Design by Sara Offer

It’s a Thursday night. Nestled into a cubicle on the sixth floor of the stacks, I watch as people flood York Street. Everyone wears the same uniform: a black puffer jacket, flushed cheeks, and a boozy lightheartedness. To the untrained eye, this mass looks no different than the typical group that wanders the street on Friday and Saturday nights: freshmen travel in packs of fifteen, hiding open beer cans in the folds of their jackets. Seniors walk confidently through the streets, drunkenly reminiscing about their early college memories. But there’s something missing. While half of Yale College spends Thursday nights in a hazy bliss, the other half packs Sterling Memorial Library. The only walk of shame they will be doing tomorrow morning is that from Sterling to Bass. 

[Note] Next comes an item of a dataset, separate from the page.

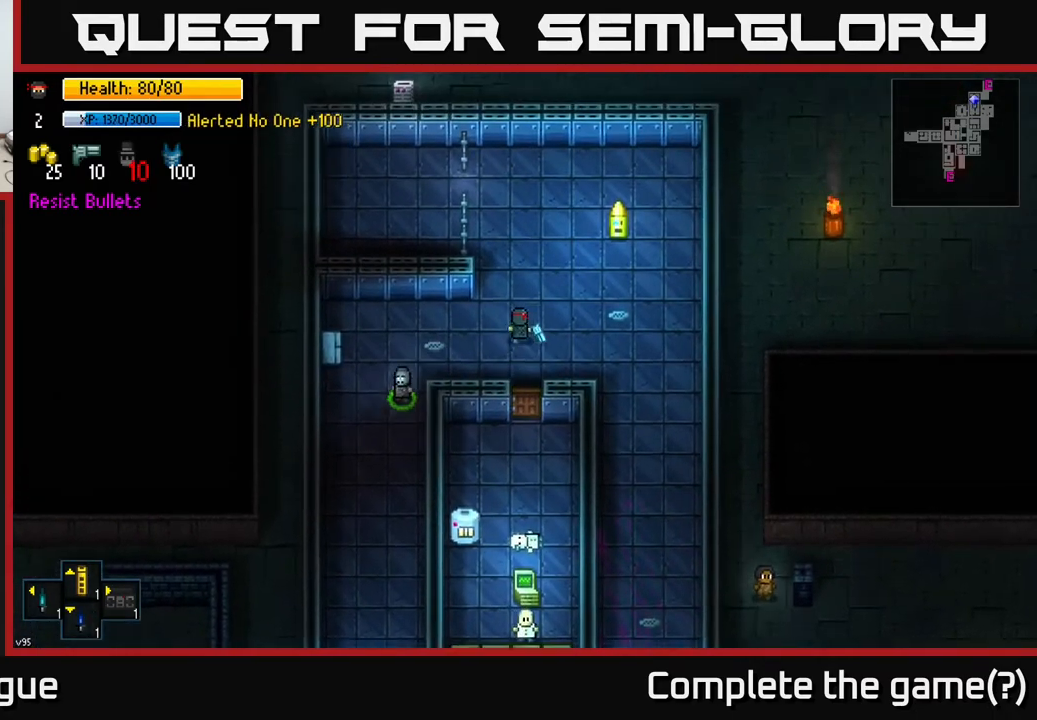
{"buttons": [], "left_stick": "down-left", "right_stick": "down-right", "events": [[33, "left_stick", "down-left"], [233, "left_stick", "left"], [283, "right_stick", "down-right"], [450, "left_stick", "down-left"]]}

In many ways, Thursday nights are a microcosm of the sophomore and junior experiences. The days when we walked around Yale in awe, filling our camera rolls with new pictures of Harkness Tower every time the light changed, are over. The days when we will stroll through residential college courtyards, making a last-ditch effort to imprint each detail of the gargoyles’ absurd faces into our memories, are yet to come. Most of the time, we speed-walk from class to class, only taking time to appreciate Yale’s beauty when the sun shines down on Cross Campus. We exist in limbo.

So is the case with Thursday nights. For most sophomores and juniors, this night is just like any other. The excitement of BD Thursdays has grown stale, and secret societies are still shrouded in mystery. Personally, the highlight of my last Thursday night was getting to bed by 11:30 p.m.

At first, I missed the energy of freshman-year Thursdays. There was a certain je ne sais quoi about trekking home at 2:00 a.m. only to wake up at 8:30 a.m. for my morning poetry class. If nothing else, it certainly built character. Over the past few months, though, I’ve come to appreciate the tranquility of subdued Thursday nights. They usually go something like this: dinner in JE, followed by Herald production, then some studying in Sterling before making my final retreat to the Trumbull Library’s cushy, red chairs. 

As I drill Latin forms into my brain for tomorrow’s quiz, sounds from York Street seep through the cracked windows, creating a soundtrack for my studying. I wear Airpods to drown it out, filling my ears with a playlist of obnoxious house music that promises to improve concentration (thank you Bella Panico for this suggestion). Maybe the same music is playing at the parties I’m not attending. As freshmen crowd into mosh pits in dark basements, I hunch over my books in the dim lamplight. By senior year, maybe I’ll go out on Thursdays again. Maybe I’ll join the crowds of seniors flocking to their societies, stopping at Heidi’s along the way. But, for now, I’m content with my hiatus.